Gideon Appah is giving a tour of his studio on the outskirts of Accra, Ghana, meandering through room after room, each lined with canvases in various states of progress. There’s a yellow sketch of a drummer boy dressed in masquerade regalia; another unfinished work of a woman lying on a beach blanket; and a third of a ghostly, abandoned building. Appah prefers to paint in batches. “I use the energy of one work to confront the other,” he says.

Then he arrives at a part of the building that houses works from his former studio, which went up in flames in 2020. Many pieces were lost entirely, and these rescues—coated in sooty residue—may be beyond salvaging. But like the mythical phoenix, Appah has clearly risen from the ashes. In 2022, he signed with the mega-gallery Pace, and an exhibition of his new work is on view at the New York flagship through February 28.

Blue Pool, 2023, oil on canvas.

Blue Pool, 2023, oil on canvas.

Damian Griffiths

In the past, Appah has plumbed memories of his childhood home, paged through old family photo albums, and researched newspaper archives for images of dancers and acrobats from the years immediately after Ghana achieved independence in 1957, all in search of material for his paintings. For this latest group, he found contemporary inspiration in the coastal town of Takoradi. But the thread running through all his subjects is Ghanaian culture.

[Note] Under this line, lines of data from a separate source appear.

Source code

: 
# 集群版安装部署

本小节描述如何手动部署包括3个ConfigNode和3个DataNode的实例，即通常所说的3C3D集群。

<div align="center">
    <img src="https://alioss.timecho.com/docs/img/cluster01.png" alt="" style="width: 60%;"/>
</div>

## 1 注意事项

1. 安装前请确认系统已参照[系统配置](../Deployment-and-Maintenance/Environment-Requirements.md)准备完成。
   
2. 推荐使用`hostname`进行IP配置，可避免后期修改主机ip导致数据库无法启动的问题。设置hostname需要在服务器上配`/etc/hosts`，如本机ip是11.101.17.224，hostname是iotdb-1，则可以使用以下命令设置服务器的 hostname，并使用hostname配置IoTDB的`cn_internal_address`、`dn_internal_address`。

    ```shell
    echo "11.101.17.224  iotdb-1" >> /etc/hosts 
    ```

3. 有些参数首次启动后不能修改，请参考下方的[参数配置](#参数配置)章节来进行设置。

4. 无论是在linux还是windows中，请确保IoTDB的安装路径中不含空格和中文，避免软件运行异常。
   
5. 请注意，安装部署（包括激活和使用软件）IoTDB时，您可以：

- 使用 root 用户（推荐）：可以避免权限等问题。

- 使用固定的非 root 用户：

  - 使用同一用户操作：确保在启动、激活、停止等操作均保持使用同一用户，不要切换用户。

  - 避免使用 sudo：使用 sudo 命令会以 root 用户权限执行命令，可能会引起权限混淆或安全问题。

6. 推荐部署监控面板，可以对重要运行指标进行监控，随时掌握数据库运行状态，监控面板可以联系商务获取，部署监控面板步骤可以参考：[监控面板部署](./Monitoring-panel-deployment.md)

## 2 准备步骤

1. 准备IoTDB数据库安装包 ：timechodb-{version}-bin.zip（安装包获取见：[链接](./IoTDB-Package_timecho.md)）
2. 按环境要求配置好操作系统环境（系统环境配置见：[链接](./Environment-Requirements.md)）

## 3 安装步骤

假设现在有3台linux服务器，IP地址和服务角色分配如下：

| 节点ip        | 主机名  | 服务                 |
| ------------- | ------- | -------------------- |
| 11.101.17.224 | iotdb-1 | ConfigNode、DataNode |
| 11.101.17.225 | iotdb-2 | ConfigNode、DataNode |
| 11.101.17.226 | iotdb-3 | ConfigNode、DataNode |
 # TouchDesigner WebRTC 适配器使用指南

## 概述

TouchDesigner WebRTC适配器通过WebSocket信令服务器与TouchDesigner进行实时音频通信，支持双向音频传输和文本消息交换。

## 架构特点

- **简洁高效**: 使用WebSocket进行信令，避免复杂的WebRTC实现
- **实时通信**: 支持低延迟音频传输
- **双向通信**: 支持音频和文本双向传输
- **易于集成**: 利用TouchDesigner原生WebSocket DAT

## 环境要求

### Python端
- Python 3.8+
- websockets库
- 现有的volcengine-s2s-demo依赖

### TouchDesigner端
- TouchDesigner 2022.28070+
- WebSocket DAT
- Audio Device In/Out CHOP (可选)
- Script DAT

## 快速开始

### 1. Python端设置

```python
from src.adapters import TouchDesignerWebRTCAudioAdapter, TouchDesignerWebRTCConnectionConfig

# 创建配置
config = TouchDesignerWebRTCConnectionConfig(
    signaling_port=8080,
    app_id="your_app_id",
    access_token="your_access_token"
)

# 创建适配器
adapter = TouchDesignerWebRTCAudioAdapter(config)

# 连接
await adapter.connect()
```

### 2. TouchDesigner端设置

“I’m actually using the present to confront the past and the past to confront the present day,” Appah says.

His distinctive style developed out of an interest in depicting water, especially figures in the sea. Initially he relied on acrylics, but they weren’t giving him the desired effect. So he started experimenting with oils, which proved to be more fluid. Eventually, he arrived at a technique that begins with multiple layers of acrylic, followed by layer upon layer of oil. “I like the process of dripping paint,” he notes. “You add a lot of depth. It makes the painting very luminous on the surface. They look glazed sometimes.”

House with an Empty Pool, 2025, oil on canvas

House with an Empty Pool, 2025, oil on canvas.

Robert Glowacki Photography

Appah often punctuates his images with a strong color—orange or ultramarine blue—to provide what he describes as “some kind of magic.” He is also known for rendering figures in stark-white swimsuits. When asked why, he admits with a laugh that he has posed the same question to himself, but “I just can’t really figure out why.”

Appah has been drawing since childhood, when he would use charcoal, often directly on the walls of his grandparents’ house. His father was living and working in the Netherlands. “By the time he came back, I was already grown,” he says. But his mother supported his creativity, and Appah received his B.F.A. from the Kwame Nkrumah University of Science and Technology in Kumasi, Ghana, in 2012.

He also became an astute student of the commercial art world, using his phone to keep abreast of international galleries. Among the “little steps” he says he took to get noticed: joining Black Star—an incubator for young artists—and participating in group shows in Ghana and South Africa. Gallery 1957, an influential contemporary-art space in Accra (and now London), gave him what was to be his breakout exhibition in 2019.

Detail of Night Catch (Prise de Nuit), 2025, oil and acrylic
on canvas.

Detail of Night Catch (Prise de Nuit), 2025, oil and acrylic on canvas.

Courtesy of Pace Gallery and the Artist

When Courtney Willis Blair traveled to the capital looking for fresh talent on behalf of New York’s Mitchell-Innes & Nash, Appah recalls, “She came to my studio and saw my stuff. She didn’t show too much excitement.” Willis Blair must have a good poker face: She ended up offering him his U.S. debut. “We did a beautiful show,” he says. “We sold out.”

Appah couldn’t attend in person—it was 2020, the pre-Covid-vaccine era—but the exhibition caught the attention of other galleries, including Pace. In 2024, he made up for the missed trip with the inaugural Watermill Center Visual Arts Fellowship in the Hamptons. There, as in Accra, he alternated between four hours of painting and brief rest breaks, sometimes working well into the night.

Last year, he shot a short film, called Beyond the Shadows, in Takoradi, which he showed in Paris and brought to Pace. There were “bodies splashing into water and the locals with the boats, pulling fish from the sea,” he says. “Before I knew it, I started to paint some of them.” Seeing both the film and the canvases illuminates how the imagination and the physical world intertwine in his work.

A work in progress by Gideon Appah.

A work in progress.

Courtesy of Pace Gallery and the Artist

Perhaps the biggest test Appah has set for himself is one of scale. Artists often start small because materials are expensive. But when Appah was young, he read that big pieces are a sign of confidence, so he went for it. Now, he’s pushing himself to make a diminutive painting as compelling as an enormous one.

“It can get frustrating,” he admits, from fitting the composition into the reduced frame to mastering control of a tiny brush. But he’s determined: “It’s for the challenge.”